By Dr. K. C. Chakrabarty

Published by S. S. Bhandare for the Forum of Free Enterprise, Peninsula House, 2nd Floor, 235, Dr. D. N. Road, Mumbai 400001, and Printed by S. V. Limaye at India Printing Works, India Printing House, 42 G. D. Ambekar Marg, Wadala, Mumbai 400 031. · Mumbai · 2012

11 pages

Summary

Dr. K. C. Chakrabarty, then Deputy Governor of the Reserve Bank of India, delivers the Eighth M. R. Pai Memorial Lecture in Mumbai on 6 September 2012. The Pai Award that year goes to SEWA — the Self-Employed Women’s Association — and the function is jointly organised by Punjab & Maharashtra Co-operative Bank and the All-India Bank Depositors’ Association (AIBDA). Chakrabarty uses the occasion to frame customer protection as a ‘central issue’ for developing economies opening their financial sectors, and to position Pai’s lifelong advocacy of fair treatment, transparency, and non-exploitative pricing as the moral throughline that ties the older consumer-rights tradition to today’s regulatory agenda.

The argumentative core of the speech is that financial-services consumers are structurally disadvantaged: information asymmetry, the high cost of collective action, and the upper hand routinely enjoyed by providers mean that markets alone cannot deliver fair outcomes. Banking, in particular, is a heavily regulated industry whose stiff entry barriers produce monopolistic conditions at the regional and local level, so the regulator must pursue ‘twin objectives’ — extending financial access to unbanked populations while protecting existing customers from exploitation. Unchecked market forces combined with lax oversight, Chakrabarty warns, can turn financial inclusion into a channel for exploiting the bottom of the pyramid rather than serving it.

The speech then catalogues specific abuses: discriminatory interest rates that pay retail depositors less than bulk depositors though retail money is more stable; deceptive deposit-tenor pricing where rates jump or collapse at arbitrary cut-offs like 500, 501 or 499 days; opaque sweep-out facilities that quietly cut effective rates below savings-bank levels; non-transparent loan pricing; and the failure of falling transaction costs to translate into lower bank charges. Chakrabarty endorses the Damodaran Committee’s recommendation that the burden of proving an unauthorised electronic transaction should rest on the bank rather than the customer, and argues that the Indian Banks’ Association’s zero-liability and compensation policies for card misuse remain inadequate. He treats customer education as ‘an investment and not an expense’, and in a counter-intuitive aside urges the poor not to invest in gold, because financial illiteracy traps small savers in yieldless metal that ends up enriching others.

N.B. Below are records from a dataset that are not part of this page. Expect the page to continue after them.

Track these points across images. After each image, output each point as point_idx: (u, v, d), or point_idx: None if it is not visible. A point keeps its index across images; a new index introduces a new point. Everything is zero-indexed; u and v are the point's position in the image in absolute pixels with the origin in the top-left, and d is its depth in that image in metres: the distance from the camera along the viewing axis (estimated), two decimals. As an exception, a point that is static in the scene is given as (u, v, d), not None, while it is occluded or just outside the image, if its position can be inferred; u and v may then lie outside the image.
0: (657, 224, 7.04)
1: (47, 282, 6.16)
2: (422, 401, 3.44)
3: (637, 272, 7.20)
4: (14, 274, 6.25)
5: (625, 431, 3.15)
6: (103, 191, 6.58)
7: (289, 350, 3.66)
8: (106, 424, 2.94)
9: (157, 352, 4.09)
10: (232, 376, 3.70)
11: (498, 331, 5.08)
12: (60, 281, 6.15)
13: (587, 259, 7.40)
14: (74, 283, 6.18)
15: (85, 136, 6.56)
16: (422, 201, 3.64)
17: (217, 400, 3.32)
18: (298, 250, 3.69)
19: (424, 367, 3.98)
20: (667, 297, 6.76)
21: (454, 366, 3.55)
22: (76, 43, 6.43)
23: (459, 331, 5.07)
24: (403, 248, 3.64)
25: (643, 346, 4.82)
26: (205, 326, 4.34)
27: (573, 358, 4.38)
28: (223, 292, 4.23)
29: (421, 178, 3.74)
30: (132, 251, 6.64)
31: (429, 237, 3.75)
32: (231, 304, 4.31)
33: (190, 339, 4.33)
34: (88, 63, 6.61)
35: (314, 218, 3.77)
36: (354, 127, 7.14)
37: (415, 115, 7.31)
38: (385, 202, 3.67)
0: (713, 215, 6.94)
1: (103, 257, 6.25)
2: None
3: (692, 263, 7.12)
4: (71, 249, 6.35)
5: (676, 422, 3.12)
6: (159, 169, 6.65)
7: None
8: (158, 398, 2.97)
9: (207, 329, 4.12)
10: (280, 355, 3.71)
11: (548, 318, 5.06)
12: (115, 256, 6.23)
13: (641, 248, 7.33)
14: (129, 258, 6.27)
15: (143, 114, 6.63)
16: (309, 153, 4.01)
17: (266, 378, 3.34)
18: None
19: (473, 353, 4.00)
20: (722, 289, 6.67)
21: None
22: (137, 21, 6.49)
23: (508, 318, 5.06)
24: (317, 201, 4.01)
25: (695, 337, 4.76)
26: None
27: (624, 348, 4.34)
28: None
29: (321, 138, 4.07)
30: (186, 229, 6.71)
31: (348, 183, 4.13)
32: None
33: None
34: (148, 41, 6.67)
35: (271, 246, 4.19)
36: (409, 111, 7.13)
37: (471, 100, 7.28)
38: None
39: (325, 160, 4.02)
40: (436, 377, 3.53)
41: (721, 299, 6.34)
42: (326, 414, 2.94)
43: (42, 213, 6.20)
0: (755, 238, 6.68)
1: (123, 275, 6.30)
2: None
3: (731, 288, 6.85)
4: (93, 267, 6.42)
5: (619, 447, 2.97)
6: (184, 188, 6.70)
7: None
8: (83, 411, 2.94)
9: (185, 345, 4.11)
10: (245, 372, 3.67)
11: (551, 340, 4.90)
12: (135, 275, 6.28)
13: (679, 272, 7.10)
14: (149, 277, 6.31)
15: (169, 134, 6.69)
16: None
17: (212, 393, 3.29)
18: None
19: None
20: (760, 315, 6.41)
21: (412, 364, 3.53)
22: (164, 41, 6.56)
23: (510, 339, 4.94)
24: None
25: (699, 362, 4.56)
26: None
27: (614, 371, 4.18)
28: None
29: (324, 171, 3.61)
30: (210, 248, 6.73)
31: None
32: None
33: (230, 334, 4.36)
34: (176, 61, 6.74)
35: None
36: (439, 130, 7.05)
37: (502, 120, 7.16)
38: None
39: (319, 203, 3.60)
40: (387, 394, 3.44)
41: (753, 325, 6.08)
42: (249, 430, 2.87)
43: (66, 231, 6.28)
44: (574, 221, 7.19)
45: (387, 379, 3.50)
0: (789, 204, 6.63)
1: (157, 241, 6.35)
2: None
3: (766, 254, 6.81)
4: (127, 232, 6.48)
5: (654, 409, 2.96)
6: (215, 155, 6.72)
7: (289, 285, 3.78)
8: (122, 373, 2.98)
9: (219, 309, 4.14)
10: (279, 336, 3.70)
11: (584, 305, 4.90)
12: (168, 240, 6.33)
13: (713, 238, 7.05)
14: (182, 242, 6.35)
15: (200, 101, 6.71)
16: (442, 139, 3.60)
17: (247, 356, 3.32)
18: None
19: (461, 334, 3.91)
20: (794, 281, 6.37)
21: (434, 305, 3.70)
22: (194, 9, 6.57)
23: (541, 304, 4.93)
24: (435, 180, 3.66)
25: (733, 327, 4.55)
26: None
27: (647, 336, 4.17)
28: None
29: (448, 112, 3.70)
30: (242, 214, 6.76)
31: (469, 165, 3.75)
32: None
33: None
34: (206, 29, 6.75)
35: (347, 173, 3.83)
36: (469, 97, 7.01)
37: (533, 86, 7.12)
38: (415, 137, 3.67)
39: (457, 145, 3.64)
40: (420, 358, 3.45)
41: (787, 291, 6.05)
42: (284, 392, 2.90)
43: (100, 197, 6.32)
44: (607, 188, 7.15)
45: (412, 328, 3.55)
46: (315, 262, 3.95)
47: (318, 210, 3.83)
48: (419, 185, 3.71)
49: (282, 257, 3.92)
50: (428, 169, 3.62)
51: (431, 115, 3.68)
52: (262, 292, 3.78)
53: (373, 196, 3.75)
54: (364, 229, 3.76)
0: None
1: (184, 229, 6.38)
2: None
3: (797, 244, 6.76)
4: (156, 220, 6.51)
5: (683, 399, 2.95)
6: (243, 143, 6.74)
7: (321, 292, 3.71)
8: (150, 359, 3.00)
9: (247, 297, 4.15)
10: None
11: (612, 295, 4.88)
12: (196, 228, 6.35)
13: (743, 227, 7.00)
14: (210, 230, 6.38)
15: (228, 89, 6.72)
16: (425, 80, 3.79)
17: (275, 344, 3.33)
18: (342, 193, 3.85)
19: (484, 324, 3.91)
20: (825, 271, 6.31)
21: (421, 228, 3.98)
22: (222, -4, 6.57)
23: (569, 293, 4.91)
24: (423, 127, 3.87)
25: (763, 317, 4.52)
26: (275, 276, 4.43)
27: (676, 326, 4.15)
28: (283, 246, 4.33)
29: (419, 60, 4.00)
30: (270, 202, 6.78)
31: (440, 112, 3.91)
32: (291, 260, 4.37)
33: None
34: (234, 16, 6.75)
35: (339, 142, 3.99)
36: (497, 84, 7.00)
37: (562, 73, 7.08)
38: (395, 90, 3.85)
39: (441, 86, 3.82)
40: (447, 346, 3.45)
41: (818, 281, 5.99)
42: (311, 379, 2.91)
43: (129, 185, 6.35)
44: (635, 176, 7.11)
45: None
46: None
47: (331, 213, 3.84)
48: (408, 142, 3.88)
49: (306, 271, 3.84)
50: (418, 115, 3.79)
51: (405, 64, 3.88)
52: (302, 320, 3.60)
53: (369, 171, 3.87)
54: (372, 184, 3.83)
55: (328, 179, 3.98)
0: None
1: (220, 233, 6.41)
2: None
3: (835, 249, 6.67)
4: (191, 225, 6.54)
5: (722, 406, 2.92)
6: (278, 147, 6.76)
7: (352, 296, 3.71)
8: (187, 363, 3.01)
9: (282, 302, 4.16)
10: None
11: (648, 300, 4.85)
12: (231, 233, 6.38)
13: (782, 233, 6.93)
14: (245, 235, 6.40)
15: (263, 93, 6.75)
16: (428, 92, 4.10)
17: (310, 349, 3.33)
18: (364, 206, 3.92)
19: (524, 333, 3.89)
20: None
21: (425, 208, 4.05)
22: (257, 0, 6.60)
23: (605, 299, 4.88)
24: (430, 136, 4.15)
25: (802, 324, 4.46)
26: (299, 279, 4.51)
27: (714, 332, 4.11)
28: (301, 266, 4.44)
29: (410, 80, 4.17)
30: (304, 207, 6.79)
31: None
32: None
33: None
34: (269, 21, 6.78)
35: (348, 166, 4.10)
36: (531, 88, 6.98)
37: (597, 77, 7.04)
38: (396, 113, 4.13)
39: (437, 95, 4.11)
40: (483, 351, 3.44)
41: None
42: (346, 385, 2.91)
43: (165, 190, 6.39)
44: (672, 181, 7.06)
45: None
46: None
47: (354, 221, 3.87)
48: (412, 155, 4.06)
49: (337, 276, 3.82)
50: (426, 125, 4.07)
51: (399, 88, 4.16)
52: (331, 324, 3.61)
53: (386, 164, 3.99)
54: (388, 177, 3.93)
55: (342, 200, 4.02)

The closing sections welcome the Financial Sector Legislative Reforms Commission’s listing of customer protection as the first objective of financial regulation, recommend the FSLRC’s framework on consumer rights, and call on banks, regulators, and civil-society organisations like AIBDA to build a ‘strong, effective and robust consumer movement’ as the truest tribute to Pai and SEWA.

Key points

  • Chakrabarty frames customer protection in banking as the ‘central issue’ for developing economies opening their financial sectors, anchoring his case in M. R. Pai’s lifelong advocacy of fair treatment and non-exploitative pricing.

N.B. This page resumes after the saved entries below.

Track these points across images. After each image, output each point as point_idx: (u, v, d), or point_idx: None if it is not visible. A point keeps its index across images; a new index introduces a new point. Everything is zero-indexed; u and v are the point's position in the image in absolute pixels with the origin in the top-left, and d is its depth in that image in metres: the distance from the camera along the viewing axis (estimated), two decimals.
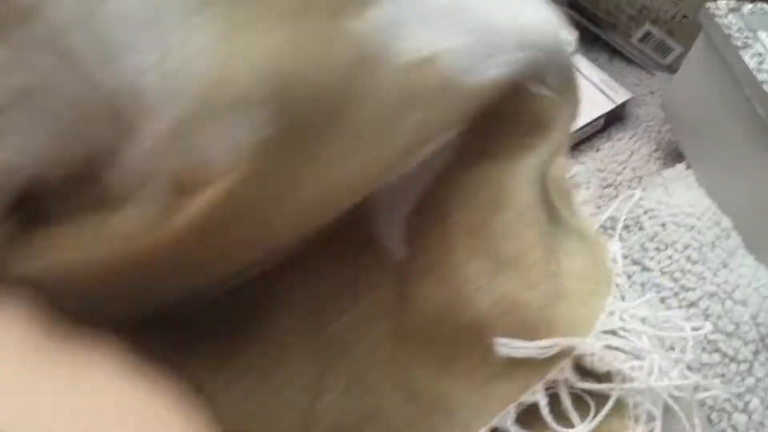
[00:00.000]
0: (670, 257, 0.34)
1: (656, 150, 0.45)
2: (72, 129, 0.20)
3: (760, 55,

  • He argues that financial-services consumers occupy a structurally disadvantaged position created by information asymmetry, dispersion, and the higher cost of organising into pressure groups, so market forces alone cannot deliver fair outcomes.

  • Banking’s stiff entry barriers, he says, produce monopolistic conditions at the regional and local level; the regulator must therefore pursue ‘twin objectives’ of financial inclusion and customer protection.

  • He details specific abuses in deposit pricing — including the disparity between retail and bulk depositors and the manipulative use of 500/501/499-day cut-offs — and demands transparent, non-discriminatory pricing of deposits, credit, and ancillary services.

  • He endorses the Damodaran Committee recommendation that the burden of proving an unauthorised electronic transaction should rest on the bank rather than the customer, and criticises the Indian Banks’ Association’s zero-liability clause for card misuse as inadequate.

  • He argues that the falling unit cost of banking, driven by ICT, has not been passed on to consumers, and that customer education is ‘an investment and not an expense’ rather than a charity programme.

  • A counter-intuitive passage urges the poor to stop buying gold, on the ground that low financial literacy traps small savers in yieldless assets and drains household savings from the banking channel.

  • He welcomes the Financial Sector Legislative Reforms Commission (FSLRC), chaired by Justice B N Srikrishna, for listing customer protection as the first objective of financial regulation, and calls for a ‘strong, effective and robust consumer movement’ as a tribute to Pai and SEWA.